New Perry ad stays on topic
posted at 2:05 pm on October 28, 2011 by Ed Morrissey
In releasing his new, comprehensive economic plan, Rick Perry hopes to reboot his campaign and recapture some momentum as we wind through the final two months of the prologue to the primaries. In his second positive ad in a row, “Cut Balance and Grow,” Perry keeps the focus on himself and on the economy. Hot Air has the exclusive first look at the new spot:
It’s a well-produced and designed ad, another of Lucas Baiano’s expert productions, sticking to positive campaigning rather than attack-dog mode. The cheery campaign of Herman Cain has clearly taught Team Perry a lesson, but this is also a function of having a solid policy foundation on which to run. That gives Perry plenty of opportunity to focus on his own virtues as a candidate rather than simply attack Mitt Romney’s shortcomings.

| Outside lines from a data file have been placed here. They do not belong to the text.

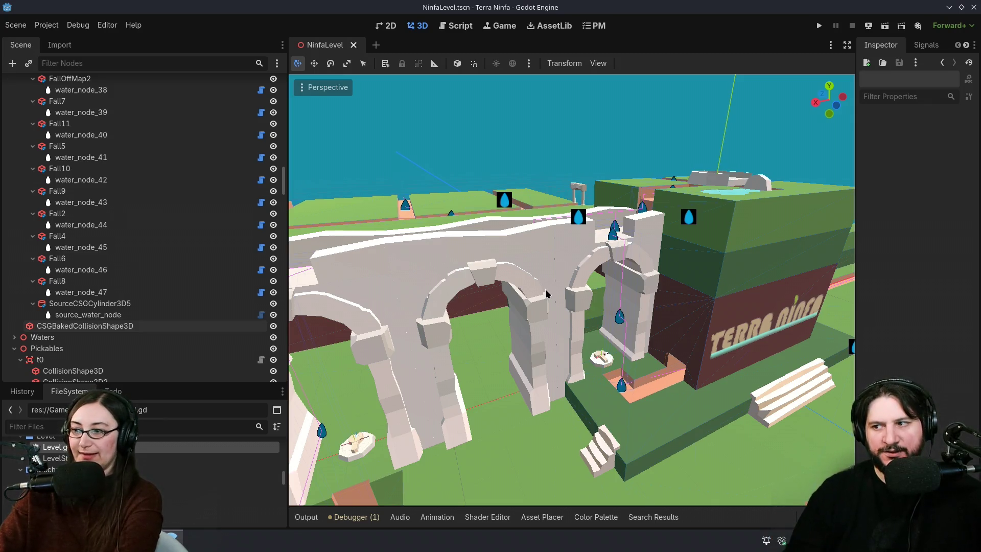
scroll(634, 256, "down", 10)
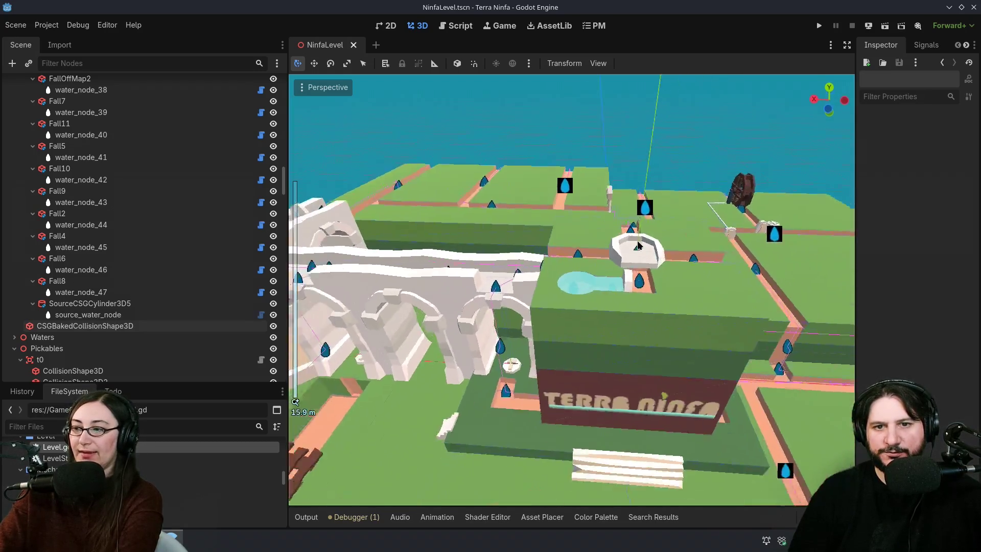
left_click_drag(634, 257, 638, 346)
scroll(631, 347, "down", 2)
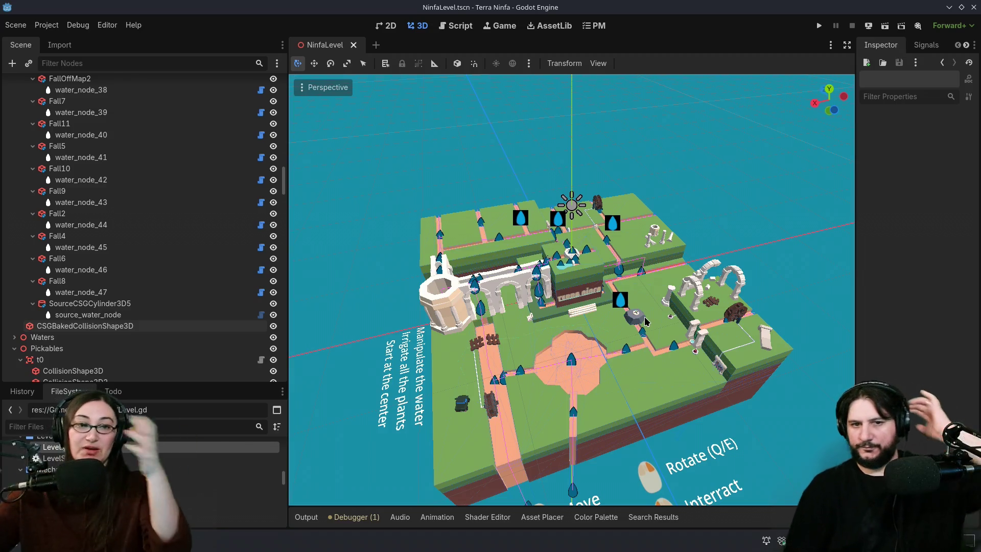
Step: Orbit the level to two more angles, then bring the GitHub Desktop window to the front
mouse_move(455, 386)
left_mouse_down()
mouse_move(522, 413)
mouse_move(457, 418)
mouse_move(403, 405)
left_mouse_up()
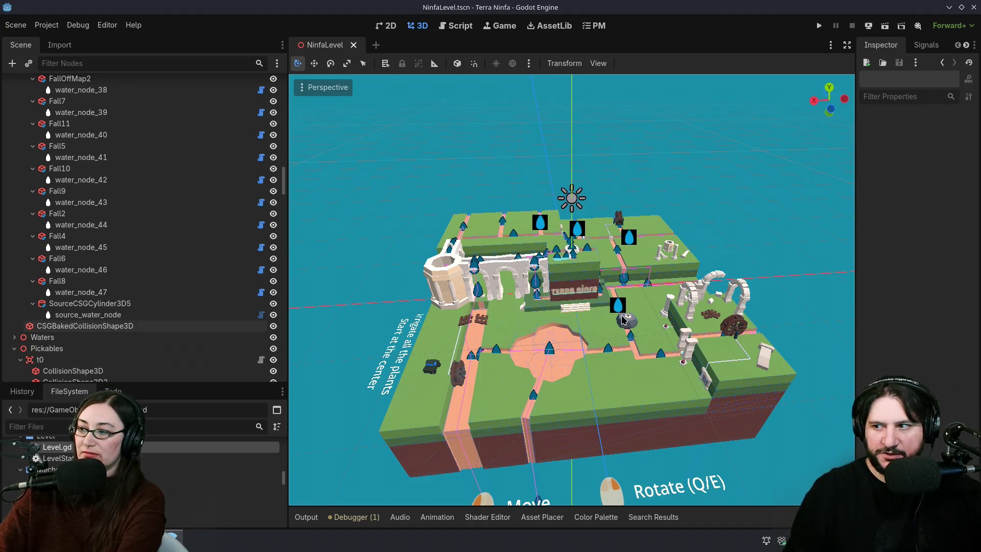
left_click_drag(619, 302, 540, 175)
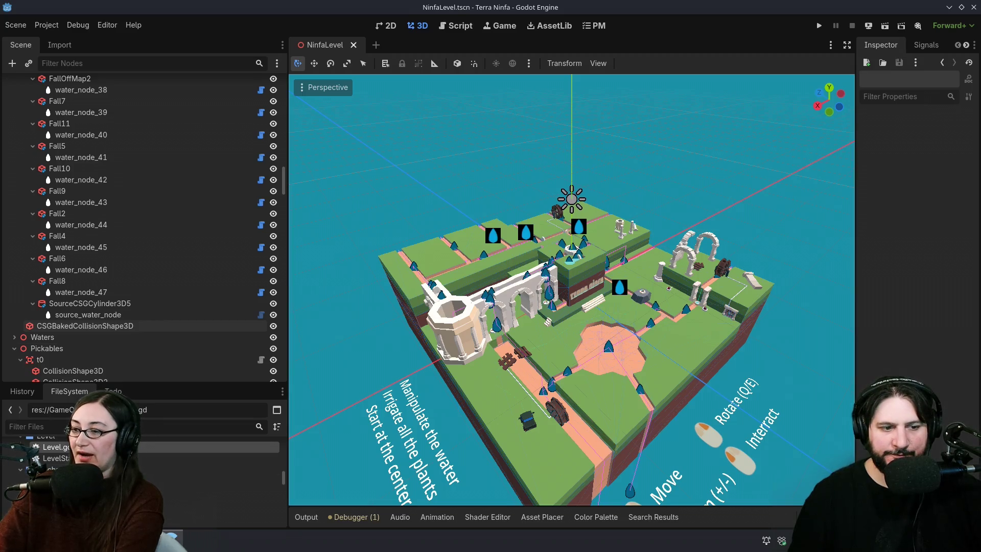
mouse_move(171, 539)
left_click(154, 486)
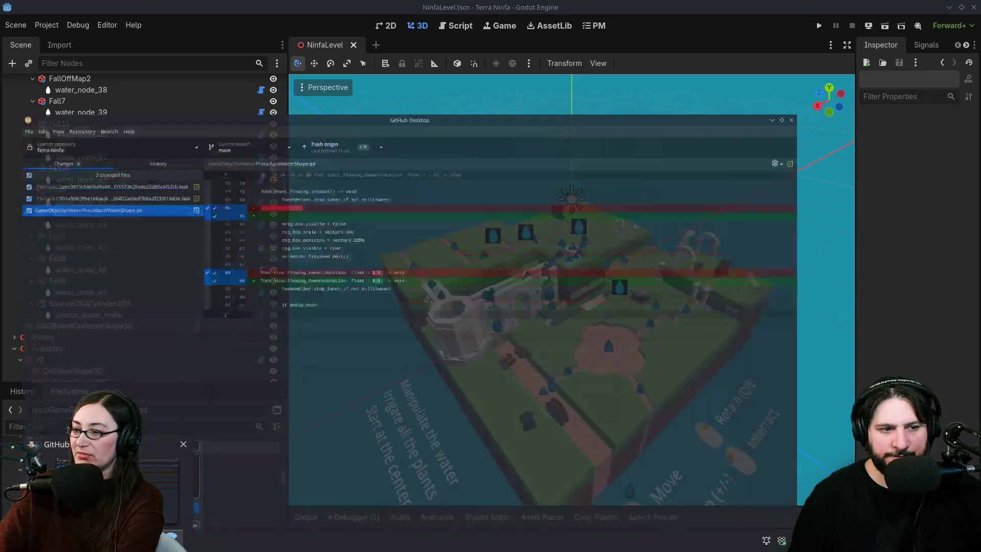
Step: Scroll through the Terra-Ninfa History commits to 'Water gizmo connection tests', then minimize GitHub Desktop
left_click(132, 63)
scroll(171, 342, "down", 7)
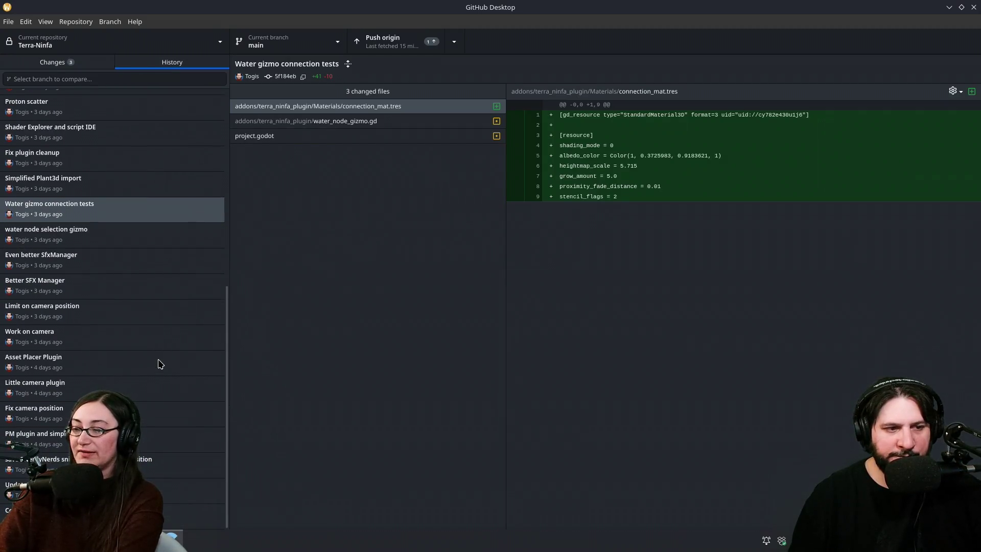
scroll(160, 364, "up", 3)
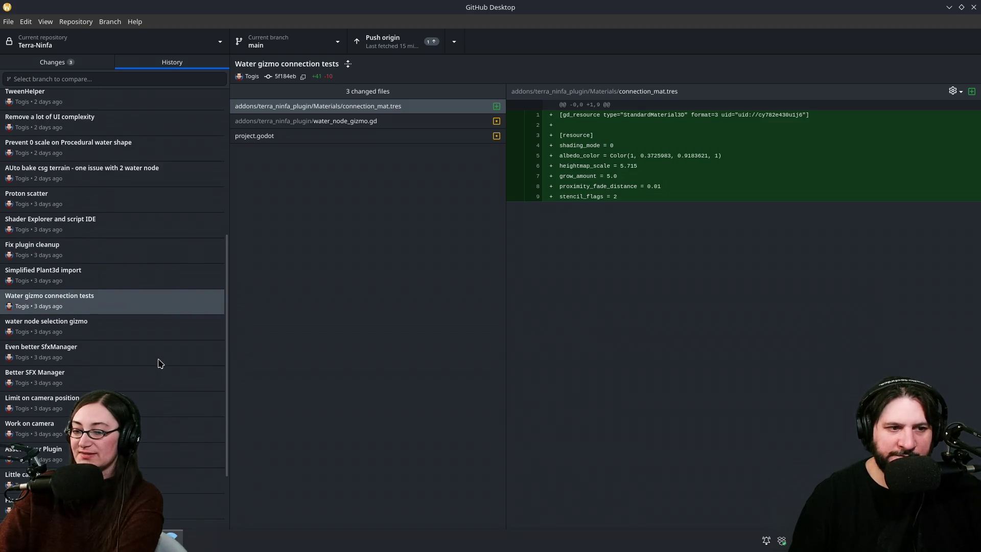
scroll(160, 363, "up", 5)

Will Perry be able to successfully reboot his campaign with his new economic plan? I participated in a symposium at American Enterprise Institute discussing that question, along with Jay Cost, Jim Geraghty, and Matt Lewis. Matt was the most optimistic, mainly because of Perry’s large campaign coffers. I was a little more cautious, but noted that having a policy foundation might help Perry become a better debater:
Until now, Perry has trailed his opponents in providing details on his policies in general, thanks to his late entry into the race. Having those details could make it easier for Perry to discuss policy in detail during debates, and increases his credibility on the stump. His overall plan has enough boldness for the media to take notice of it, not just in his alliance with Steve Forbes on tax reform but also on his endorsement of a balanced-budget amendment with a spending cap at 18 percent of GDP.
He needs to do more than just have a plan, though; Perry needs to be able to sell it, too. This is a good start, but we’ll have to wait until November 9th to see whether this will get translated into a more confident and effective debate performance.